▶ Text excerpt:
+-------+
In a reminder of the ethnic tensions lurking below the surface in Iran, large numbers of Azeris have taken to the streets to protest a children’s television station that broadcast a racial slur. Radio Free Europe reports

The popular children’s program Fitilehha has been cancelled amid the controversy it caused when it aired an episode on November 6 depicting an ethnic Azeri brushing his teeth with a toilet brush.

But the outcry has continued to grow, with members of the country’s large Azeri minority staging large street protests on November 9 in the northwestern cities of Tabriz, Urmia (Orumieh), and Zanjan.
+-------+
▶ Data listing:
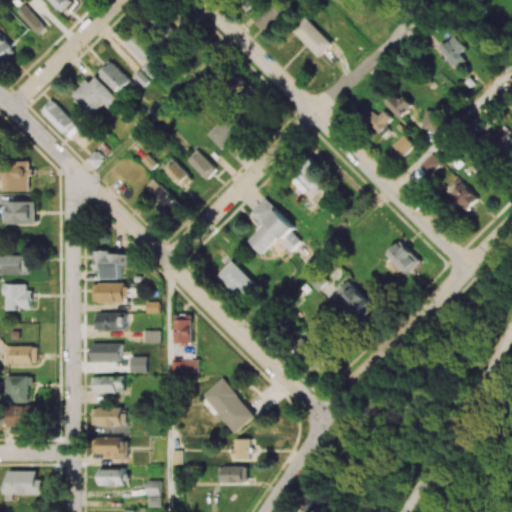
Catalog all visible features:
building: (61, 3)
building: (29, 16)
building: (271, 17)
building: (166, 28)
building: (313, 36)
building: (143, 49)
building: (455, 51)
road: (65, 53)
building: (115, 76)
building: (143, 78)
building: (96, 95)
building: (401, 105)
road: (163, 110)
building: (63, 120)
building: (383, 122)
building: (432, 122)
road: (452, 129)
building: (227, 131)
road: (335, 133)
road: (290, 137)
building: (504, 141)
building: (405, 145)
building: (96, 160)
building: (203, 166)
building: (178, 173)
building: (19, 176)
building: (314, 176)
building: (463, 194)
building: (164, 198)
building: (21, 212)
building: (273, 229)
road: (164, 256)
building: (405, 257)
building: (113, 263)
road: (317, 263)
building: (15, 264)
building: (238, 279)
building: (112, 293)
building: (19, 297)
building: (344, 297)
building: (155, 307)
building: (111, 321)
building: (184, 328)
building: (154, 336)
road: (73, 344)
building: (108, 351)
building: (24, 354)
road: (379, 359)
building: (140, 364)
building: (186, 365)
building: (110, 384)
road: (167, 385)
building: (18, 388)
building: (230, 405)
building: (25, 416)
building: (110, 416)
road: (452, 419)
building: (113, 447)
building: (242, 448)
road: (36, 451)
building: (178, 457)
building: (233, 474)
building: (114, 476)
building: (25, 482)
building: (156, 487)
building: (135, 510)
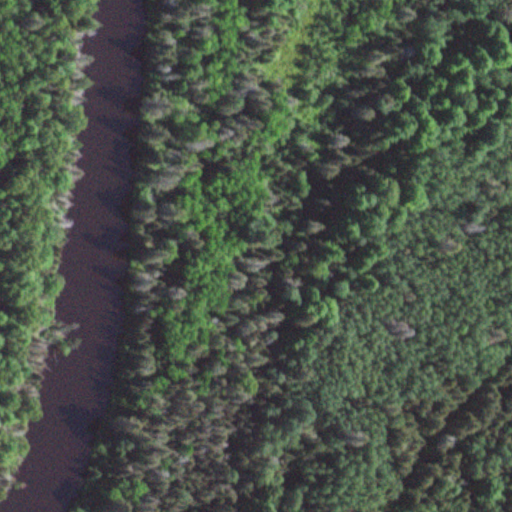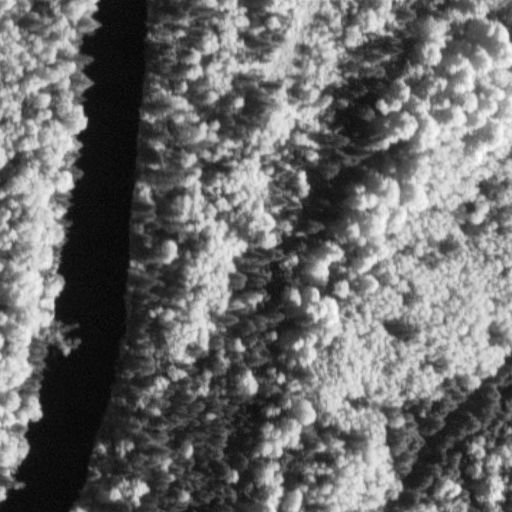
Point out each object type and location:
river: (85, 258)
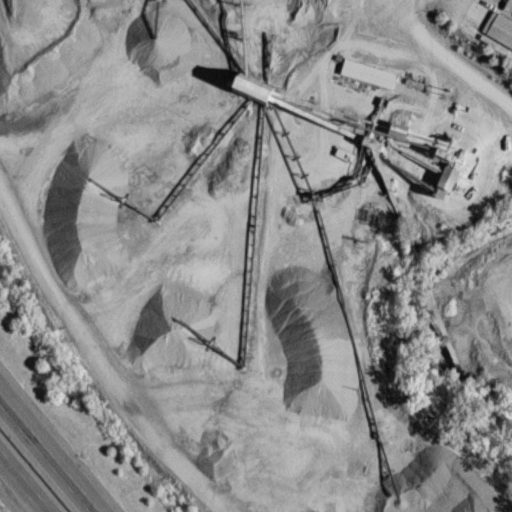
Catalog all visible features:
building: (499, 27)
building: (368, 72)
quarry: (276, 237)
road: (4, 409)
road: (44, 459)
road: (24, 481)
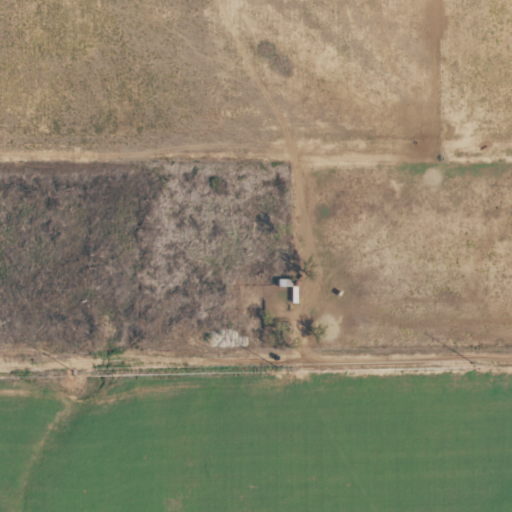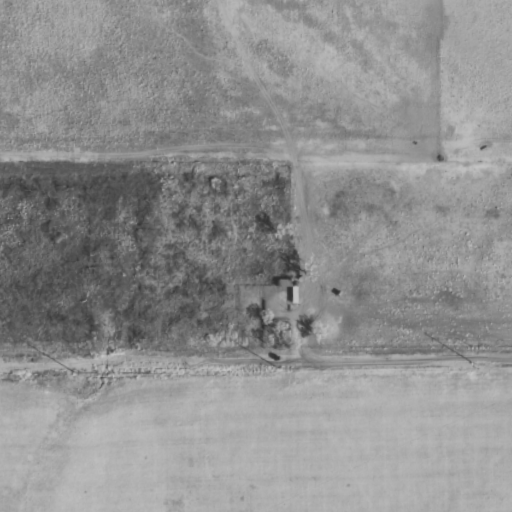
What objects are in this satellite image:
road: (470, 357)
+-------+
▶ Problems:
1. Reproduce the part of the news item on the Azeri protests in Iran from "But the outcry" up to and including "(Orumieh), and Zanjan.".
2. Pick up the news item on the Azeri protests in Iran after its last sentence and keep writing.

▶ Task results:
1.
But the outcry has continued to grow, with members of the country’s large Azeri minority staging large street protests on November 9 in the northwestern cities of Tabriz, Urmia (Orumieh), and Zanjan.

2.
Many people overestimate Iran’s stability—they believe that it is somehow exempt from the ethnic and sectarian tensions ripping the rest of the region apart. In fact, restive minorities loom large (Azeris, Kurds, Arabs, and others make up almost half the population), and Iran is one of the multi-ethnic multi-confessional states whose implosion has been one of the principal features of world history for the last 150 years. The makeup of Iran means that the country’s leaders actually have good reason to believe that the loss of centralized power would imperil the state’s stability, and it can help explain why the mullahs hold tightly on to the theocratic basis of the state: More Iranians are Shi’a than are ethnically Persian.

We aren’t predicting a sudden collapse of the Ayatollah. But the potential for unrest is worth noting because, contrary to what some in Washington seem to expect, it would make regime change more likely to be messy and destabilizing than to be liberalizing and democratic.